(Keypoint text descriptions)
= Beginning of Section =

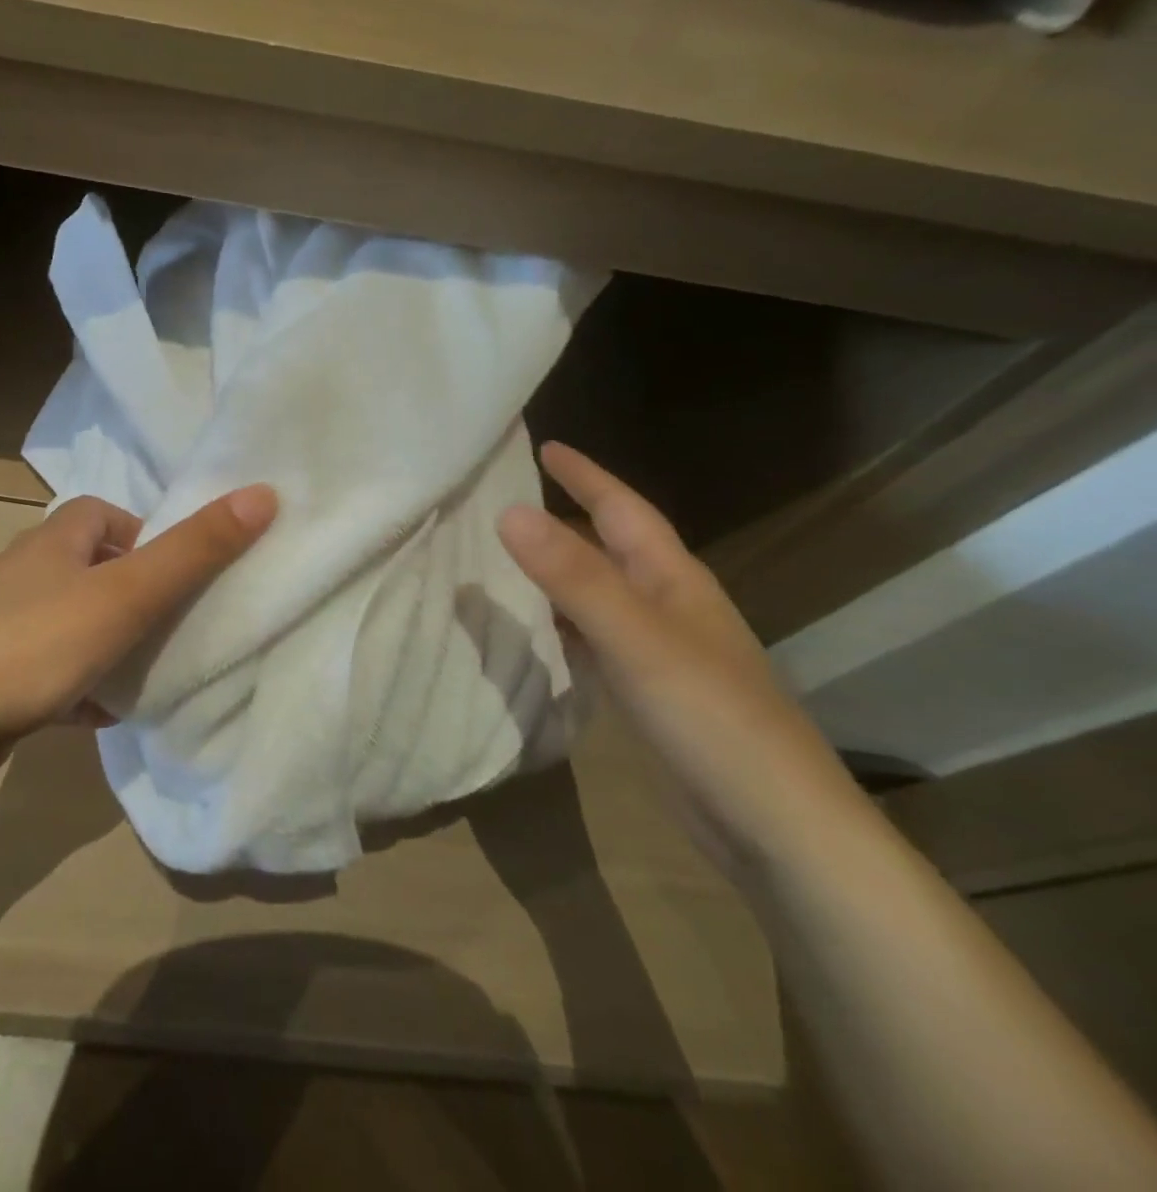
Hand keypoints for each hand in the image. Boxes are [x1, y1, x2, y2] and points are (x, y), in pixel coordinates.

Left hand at [0, 487, 277, 778]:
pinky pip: (53, 664)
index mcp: (55, 538)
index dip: (145, 536)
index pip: (105, 513)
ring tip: (148, 667)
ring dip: (110, 638)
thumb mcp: (131, 592)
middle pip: (93, 567)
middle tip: (171, 623)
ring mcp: (7, 620)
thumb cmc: (44, 641)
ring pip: (75, 618)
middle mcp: (27, 570)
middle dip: (133, 591)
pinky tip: (105, 709)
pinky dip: (81, 680)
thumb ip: (195, 549)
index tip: (175, 574)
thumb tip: (262, 494)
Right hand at [497, 443, 866, 877]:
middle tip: (501, 502)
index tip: (542, 446)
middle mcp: (667, 605)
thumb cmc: (710, 716)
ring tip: (498, 558)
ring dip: (552, 572)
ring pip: (595, 593)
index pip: (622, 509)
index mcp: (672, 579)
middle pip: (607, 547)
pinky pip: (591, 637)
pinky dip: (557, 623)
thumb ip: (571, 575)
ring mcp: (659, 651)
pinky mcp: (647, 691)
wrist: (775, 826)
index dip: (584, 476)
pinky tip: (529, 631)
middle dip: (561, 519)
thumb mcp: (635, 637)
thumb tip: (507, 510)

= End of Section =

### [Task to complete]
The line containing "pinky mcp: (647, 691)" begins the span, and the last line of the records above ends it. Return that span exactly, and nothing outside it.

### [Answer to the problem]
pinky mcp: (647, 691)
wrist: (775, 826)
index dip: (584, 476)
pinky tip: (529, 631)
middle dip: (561, 519)
thumb mcp: (635, 637)
thumb tip: (507, 510)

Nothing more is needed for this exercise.